Alessandro Borghi e Greta Scarano in ‘Suburra’

Nulla fa più scandalo, nemmeno tra il pubblico in sala. Il film cammina su rotaie ben definite: il vecchio adagio del potere che logora chi non ce l’ha, si è sciupato. Sono in tanti a volerlo, il potere, brutti ceffi: una mala in crisi di identità e antiestetica che diventa un clichè di se stessa. Senza pudore, il re Nudo, il parlamentare Malgradi, piscia dal balcone dell’hotel di lusso, che si affaccia sulla piazza del Quirinale. Marchia il territorio. Ogni cosa è de-sacralizzata, secolarizzata. Questa strategia del regista Sollima è convincente. Qui non si fa filosofia, ma si racconta la Roma, cloaca a cielo aperto, dove la vita di un essere umano non vale nulla. Eppure non basta. Non si provano emozioni dirompenti. Si è come assuefatti. Ecco che si fa strada un antico topos di memoria novecentesca: l’inetto.
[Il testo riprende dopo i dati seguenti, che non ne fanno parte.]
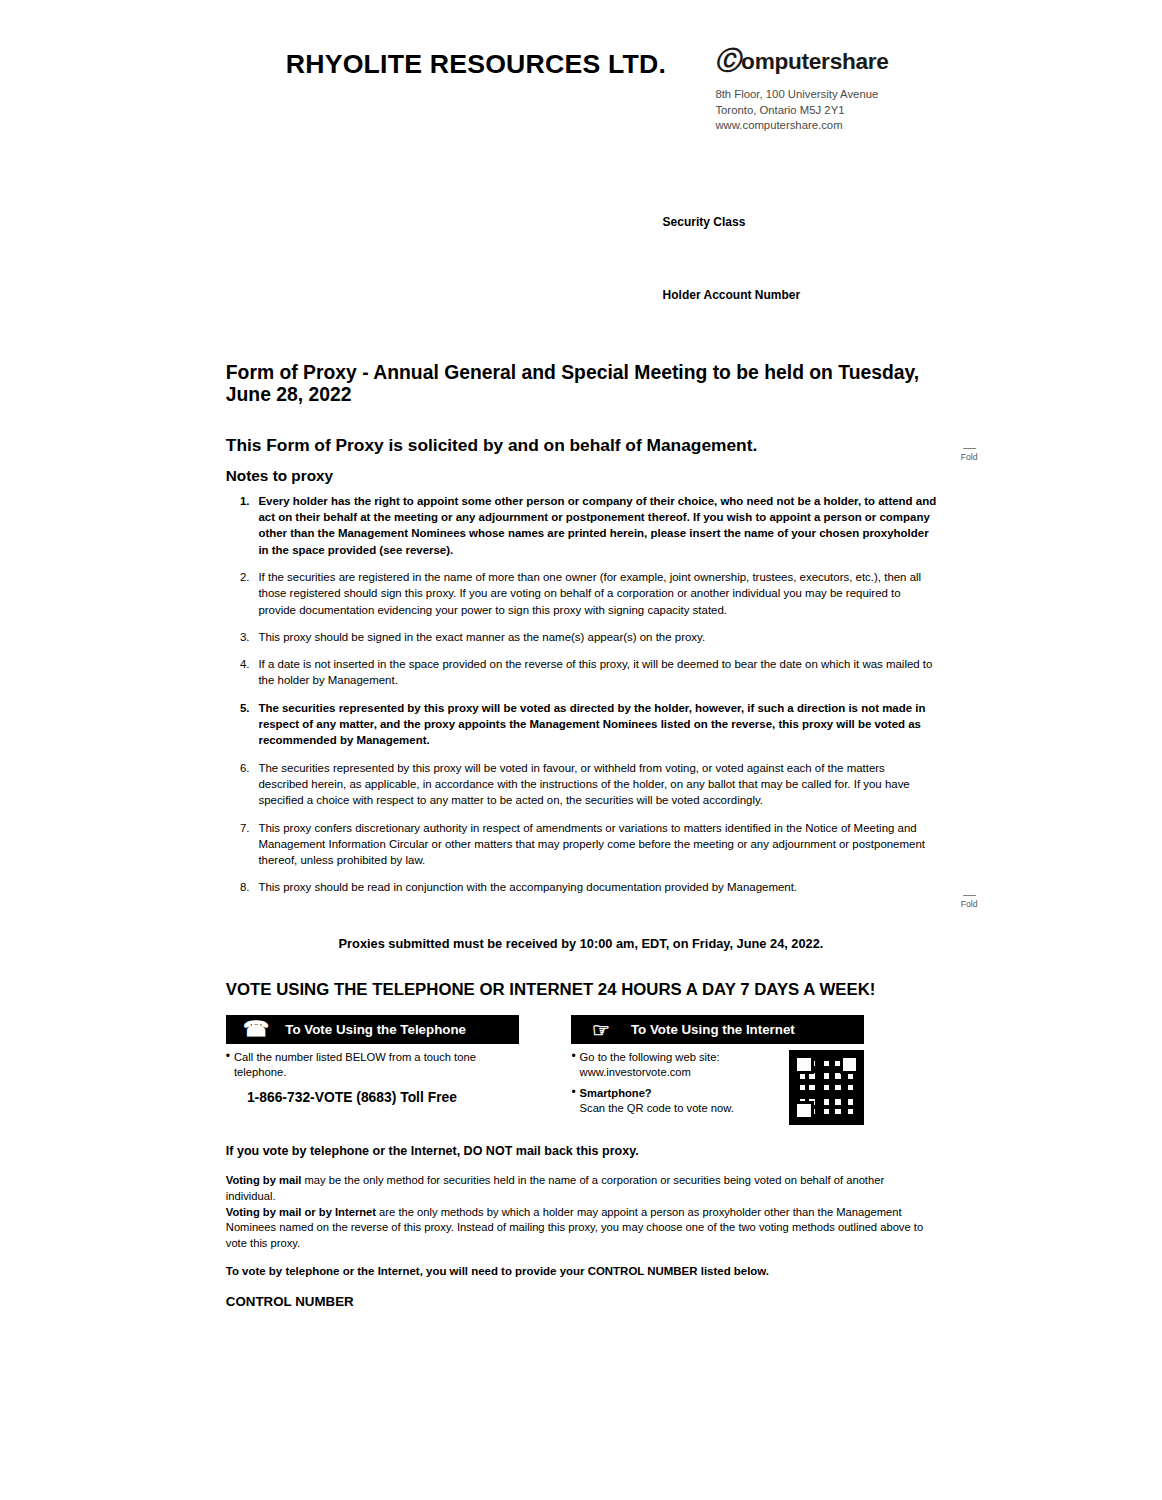RHYOLITE RESOURCES LTD.
Ⓒomputershare
8th Floor, 100 University Avenue
Toronto, Ontario M5J 2Y1
www.computershare.com
Security Class
Holder Account Number
------ Fold
Form of Proxy - Annual General and Special Meeting to be held on Tuesday, June 28, 2022
This Form of Proxy is solicited by and on behalf of Management.
Notes to proxy
Every holder has the right to appoint some other person or company of their choice, who need not be a holder, to attend and act on their behalf at the meeting or any adjournment or postponement thereof. If you wish to appoint a person or company other than the Management Nominees whose names are printed herein, please insert the name of your chosen proxyholder in the space provided (see reverse).
If the securities are registered in the name of more than one owner (for example, joint ownership, trustees, executors, etc.), then all those registered should sign this proxy. If you are voting on behalf of a corporation or another individual you may be required to provide documentation evidencing your power to sign this proxy with signing capacity stated.
This proxy should be signed in the exact manner as the name(s) appear(s) on the proxy.
If a date is not inserted in the space provided on the reverse of this proxy, it will be deemed to bear the date on which it was mailed to the holder by Management.
The securities represented by this proxy will be voted as directed by the holder, however, if such a direction is not made in respect of any matter, and the proxy appoints the Management Nominees listed on the reverse, this proxy will be voted as recommended by Management.
The securities represented by this proxy will be voted in favour, or withheld from voting, or voted against each of the matters described herein, as applicable, in accordance with the instructions of the holder, on any ballot that may be called for. If you have specified a choice with respect to any matter to be acted on, the securities will be voted accordingly.
This proxy confers discretionary authority in respect of amendments or variations to matters identified in the Notice of Meeting and Management Information Circular or other matters that may properly come before the meeting or any adjournment or postponement thereof, unless prohibited by law.
This proxy should be read in conjunction with the accompanying documentation provided by Management.
------ Fold
Proxies submitted must be received by 10:00 am, EDT, on Friday, June 24, 2022.
VOTE USING THE TELEPHONE OR INTERNET 24 HOURS A DAY 7 DAYS A WEEK!
☎ To Vote Using the Telephone
• Call the number listed BELOW from a touch tone telephone.
1-866-732-VOTE (8683) Toll Free
☞ To Vote Using the Internet
• Go to the following web site:
www.investorvote.com
• Smartphone?
Scan the QR code to vote now.
If you vote by telephone or the Internet, DO NOT mail back this proxy.
Voting by mail may be the only method for securities held in the name of a corporation or securities being voted on behalf of another individual.
Voting by mail or by Internet are the only methods by which a holder may appoint a person as proxyholder other than the Management Nominees named on the reverse of this proxy. Instead of mailing this proxy, you may choose one of the two voting methods outlined above to vote this proxy.
To vote by telephone or the Internet, you will need to provide your CONTROL NUMBER listed below.
CONTROL NUMBER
L’impreditorucolo schiacciato dall’amaro destino, indifferente all’amore paterno e all’amore in generale, il rampante Sebastiano (un sempre bravissimo Elio Germano), un personaggio che vivrà una parabola, incredibile (per alcuni poco “credibile”): tuttavia il neo-inetto Sebastiano è il grimaldello attraverso il quale si offende il potere.
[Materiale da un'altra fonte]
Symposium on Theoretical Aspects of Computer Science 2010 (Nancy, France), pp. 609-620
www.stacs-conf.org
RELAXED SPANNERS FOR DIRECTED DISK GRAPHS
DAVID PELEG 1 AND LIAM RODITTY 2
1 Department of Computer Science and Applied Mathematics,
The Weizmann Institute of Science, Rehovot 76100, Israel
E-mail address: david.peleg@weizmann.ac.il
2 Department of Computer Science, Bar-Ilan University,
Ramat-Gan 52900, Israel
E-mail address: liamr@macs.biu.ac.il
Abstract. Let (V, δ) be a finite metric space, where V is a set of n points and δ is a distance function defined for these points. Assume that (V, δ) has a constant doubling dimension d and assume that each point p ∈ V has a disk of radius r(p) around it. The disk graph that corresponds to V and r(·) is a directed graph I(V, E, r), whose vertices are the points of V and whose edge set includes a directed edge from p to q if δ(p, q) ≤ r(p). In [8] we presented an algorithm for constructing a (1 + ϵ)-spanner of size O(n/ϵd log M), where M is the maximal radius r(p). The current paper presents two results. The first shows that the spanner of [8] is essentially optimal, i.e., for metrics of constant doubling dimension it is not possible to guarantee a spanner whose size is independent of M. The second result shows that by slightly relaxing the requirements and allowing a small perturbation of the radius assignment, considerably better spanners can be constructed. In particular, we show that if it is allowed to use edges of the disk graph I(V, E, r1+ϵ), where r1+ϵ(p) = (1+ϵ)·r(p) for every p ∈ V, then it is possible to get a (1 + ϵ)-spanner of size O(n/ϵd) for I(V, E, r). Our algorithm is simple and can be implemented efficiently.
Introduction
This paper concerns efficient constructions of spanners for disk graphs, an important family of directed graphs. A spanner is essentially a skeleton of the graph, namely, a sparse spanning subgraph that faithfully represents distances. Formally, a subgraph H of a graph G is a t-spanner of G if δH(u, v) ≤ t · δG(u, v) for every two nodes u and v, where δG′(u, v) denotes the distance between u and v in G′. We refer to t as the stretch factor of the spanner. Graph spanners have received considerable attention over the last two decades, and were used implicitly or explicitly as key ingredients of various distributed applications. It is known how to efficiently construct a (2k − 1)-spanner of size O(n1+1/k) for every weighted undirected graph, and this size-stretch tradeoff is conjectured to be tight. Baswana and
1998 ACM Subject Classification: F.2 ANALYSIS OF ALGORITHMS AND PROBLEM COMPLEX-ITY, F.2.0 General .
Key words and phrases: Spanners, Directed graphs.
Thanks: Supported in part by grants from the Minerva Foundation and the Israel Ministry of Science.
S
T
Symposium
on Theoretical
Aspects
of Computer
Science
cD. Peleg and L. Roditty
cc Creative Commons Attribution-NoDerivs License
E alla fine ognuno potrà avere il suo riscatto, in  vita o da morto: morte che, in fondo, non fa paura, quasi a nessuno. Il ventre di Roma, la vera Suburra, non è nelle strade del lungotevere neorealiste o nelle borgate pasoliniane: è sparita, spostata, decentrata, a Ostia. Ostia, negli antichi fasti terra di Claudio e Traiano, ha perduto quell’aura particolarmente poetica ed eroica, già vista nei film “caligariani”: i pretendenti al trono sono l’ex terrorista nero (il bravissimo Claudio Amendola) che ha “agganci” con la mafia, e il re del trash, “Numero 8” (Alessandro Borghi di “Non essere cattivo” qui in  stato di grazia) piccolo gangster “de noantri” che sogna un litorale come Las Vegas. Ah il Sogno Americano, mai sopito.

E al suo fianco, la tossica e guerriera Viola (una splendida Greta Scarano), unico esemplare femminile che resiste, in un mondo di donne senza riscatto, come la escort Sabrina (Giulia Elettra Gorietti). Viola, alla fine, ci stupirà. La colonna sonora del film intesa, trasognata, si sposa bene con le immagini, danza con loro, accompagna le sparatorie, le esecuzioni. Un film che punta dritto allo stomaco e lascia, qualche, segno. Soprattutto perché, nonostante si dica che: “Ogni riferimento a fatti realmente accaduti è puramente  casuale”, lo spettatore, amante della città eterna, soffre sbigottito, ben sapendo quanto i fatti narrati nel film (bella la fotografia di Paolo Carnera) siano vicini alle questioni di cronaca nera, del nostro Paese.